## Request
I would like the lines below, from the one with "Kadu Fontana" through the one with "शिक्षा, आर्थिक सहायता", copied exactly and without any pictures.

## Information supplied

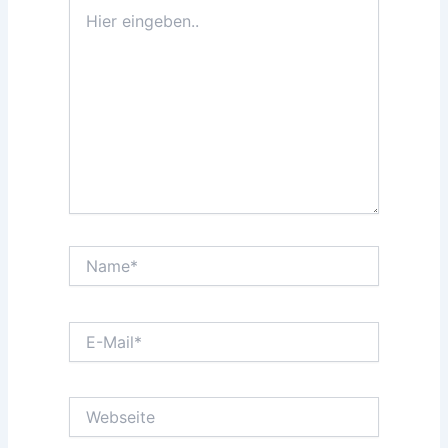
Hier
eingeben..
Name*
E-
Mail*
Webseite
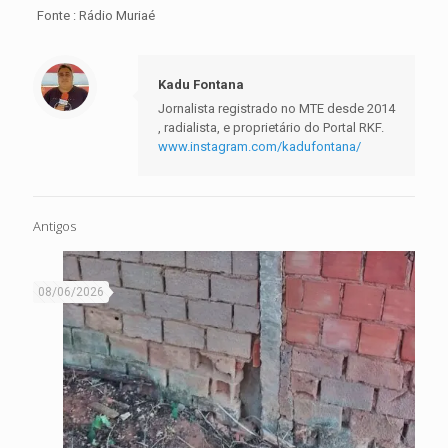
Fonte : Rádio Muriaé
Kadu Fontana
Jornalista registrado no MTE desde 2014
, radialista, e proprietário do Portal RKF.
www.instagram.com/kadufontana/
Antigos
08/06/2026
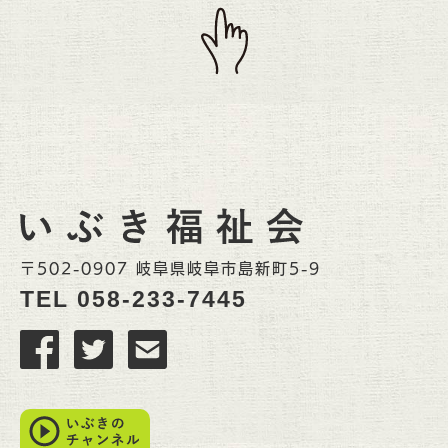
〒502-0907 岐阜県岐阜市島新町5-9
TEL
058-233-7445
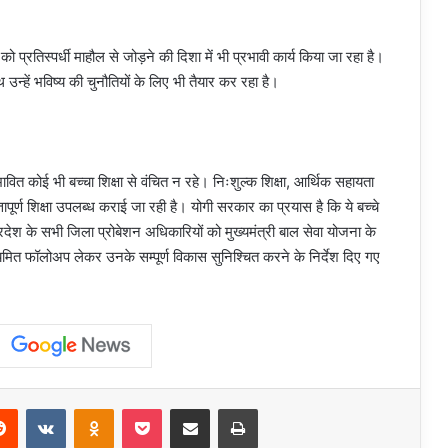
 प्रतिस्पर्धी माहौल से जोड़ने की दिशा में भी प्रभावी कार्य किया जा रहा है।
 उन्हें भविष्य की चुनौतियों के लिए भी तैयार कर रहा है।
ावित कोई भी बच्चा शिक्षा से वंचित न रहे। निःशुल्क शिक्षा, आर्थिक सहायता
पूर्ण शिक्षा उपलब्ध कराई जा रही है। योगी सरकार का प्रयास है कि ये बच्चे
ेश के सभी जिला प्रोबेशन अधिकारियों को मुख्यमंत्री बाल सेवा योजना के
यमित फॉलोअप लेकर उनके सम्पूर्ण विकास सुनिश्चित करने के निर्देश दिए गए
erest
Reddit
VKontakte
Odnoklassniki
Pocket
Share via Email
Print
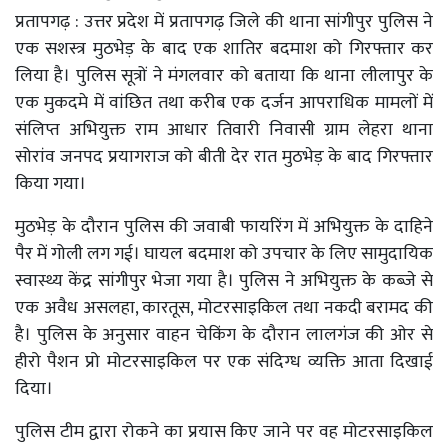
प्रतापगढ़ : उत्तर प्रदेश में प्रतापगढ़ जिले की थाना सांगीपुर पुलिस ने
एक सशस्त्र मुठभेड़ के बाद एक शातिर बदमाश को गिरफ्तार कर
लिया है। पुलिस सूत्रों ने मंगलवार को बताया कि थाना लीलापुर के
एक मुकदमे में वांछित तथा करीब एक दर्जन आपराधिक मामलों में
संलिप्त अभियुक्त राम आधार तिवारी निवासी ग्राम लेहरा थाना
सोरांव जनपद प्रयागराज को बीती देर रात मुठभेड़ के बाद गिरफ्तार
किया गया।
मुठभेड़ के दौरान पुलिस की जवाबी फायरिंग में अभियुक्त के दाहिने
पैर में गोली लग गई। घायल बदमाश को उपचार के लिए सामुदायिक
स्वास्थ्य केंद्र सांगीपुर भेजा गया है। पुलिस ने अभियुक्त के कब्जे से
एक अवैध असलहा, कारतूस, मोटरसाइकिल तथा नकदी बरामद की
है। पुलिस के अनुसार वाहन चेकिंग के दौरान लालगंज की ओर से
हीरो पैशन प्रो मोटरसाइकिल पर एक संदिग्ध व्यक्ति आता दिखाई
दिया।
पुलिस टीम द्वारा रोकने का प्रयास किए जाने पर वह मोटरसाइकिल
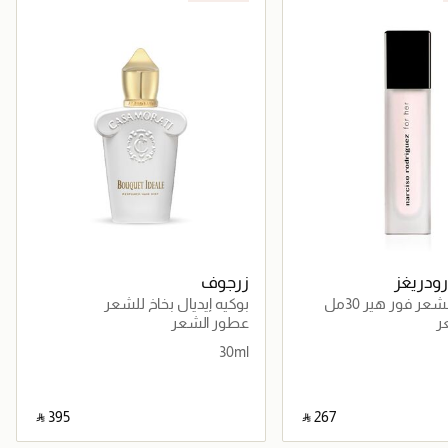
ودريغز
زرجوف
عر فور هير 30مل
بوكيه إيديال بخاخ للشعر
ر
عطور الشعر
30ml
‎ ⃁ ⁦395⁩ ‎
‎ ⃁ ⁦267⁩ ‎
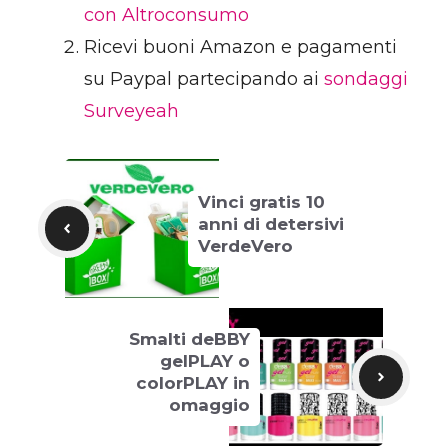
con Altroconsumo
Ricevi buoni Amazon e pagamenti
su Paypal partecipando ai
sondaggi
Surveyeah
Vinci gratis 10
anni di detersivi
VerdeVero
Smalti deBBY
gelPLAY o
colorPLAY in
omaggio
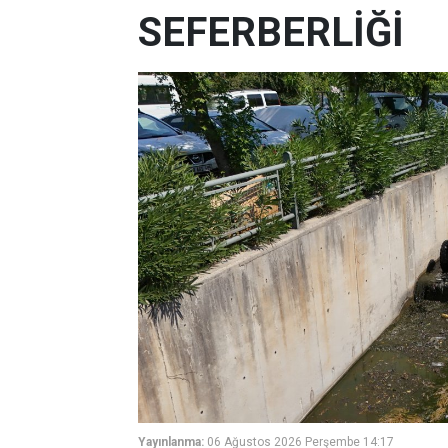
SEFERBERLİĞİ
Yayınlanma:
06 Ağustos 2026 Perşembe 14:17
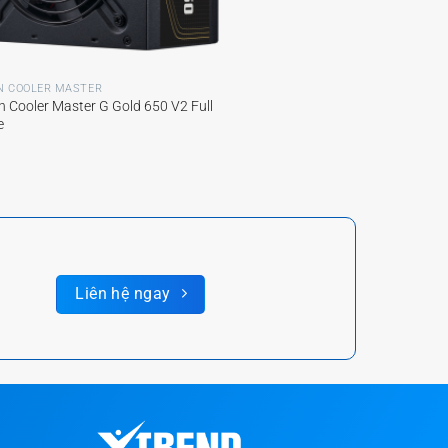
N COOLER MASTER
 Cooler Master G Gold 650 V2 Full
e
Liên hệ ngay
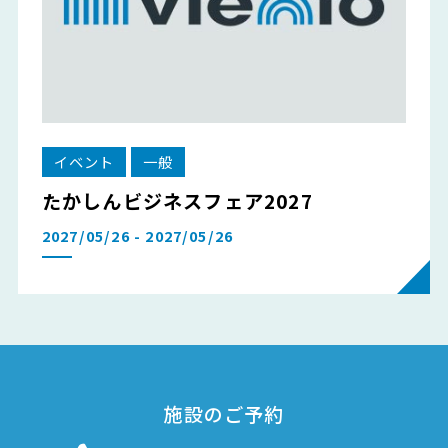
イベント
一般
たかしんビジネスフェア2027
2027/05/26 - 2027/05/26
施設のご予約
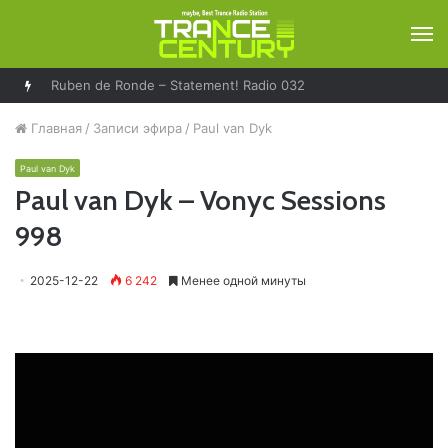
М
Ruben de Ronde – Statement! Radio 032
Главная
/
Записи эфира
/
Paul van Dyk
Paul van Dyk
Paul van Dyk – Vonyc Sessions
998
2025-12-22
6 242
Менее одной минуты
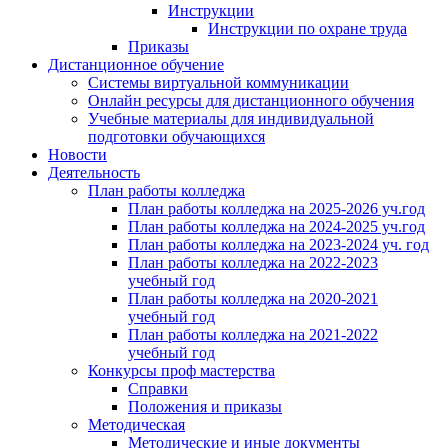
Инструкции
Инструкции по охране труда
Приказы
Дистанционное обучение
Системы виртуальной коммуникации
Онлайн ресурсы для дистанционного обучения
Учебные материалы для индивидуальной
подготовки обучающихся
Новости
Деятельность
План работы колледжа
План работы колледжа на 2025-2026 уч.год
План работы колледжа на 2024-2025 уч.год
План работы колледжа на 2023-2024 уч. год
План работы колледжа на 2022-2023
учебный год
План работы колледжа на 2020-2021
учебный год
План работы колледжа на 2021-2022
учебный год
Конкурсы проф мастерства
Справки
Положения и приказы
Методическая
Методические и иные документы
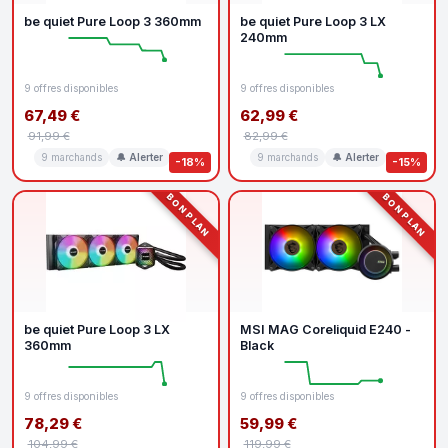
be quiet Pure Loop 3 360mm
be quiet Pure Loop 3 LX
240mm
9 offres disponibles
9 offres disponibles
67,49 €
62,99 €
91,99 €
82,99 €
9 marchands
🔔 Alerter
9 marchands
🔔 Alerter
-18%
-15%
BON PLAN
BON PLAN
be quiet Pure Loop 3 LX
MSI MAG Coreliquid E240 -
360mm
Black
9 offres disponibles
9 offres disponibles
78,29 €
59,99 €
104,99 €
119,99 €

## Solved problem
Kadu Fontana
Jornalista registrado no MTE desde 2014
, radialista, e proprietário do Portal RKF.
www.instagram.com/kadufontana/
Antigos
08/06/2026
〒502-0907 岐阜県岐阜市島新町5-9
TEL
058-233-7445
 प्रतिस्पर्धी माहौल से जोड़ने की दिशा में भी प्रभावी कार्य किया जा रहा है।
 उन्हें भविष्य की चुनौतियों के लिए भी तैयार कर रहा है।
ावित कोई भी बच्चा शिक्षा से वंचित न रहे। निःशुल्क शिक्षा, आर्थिक सहायता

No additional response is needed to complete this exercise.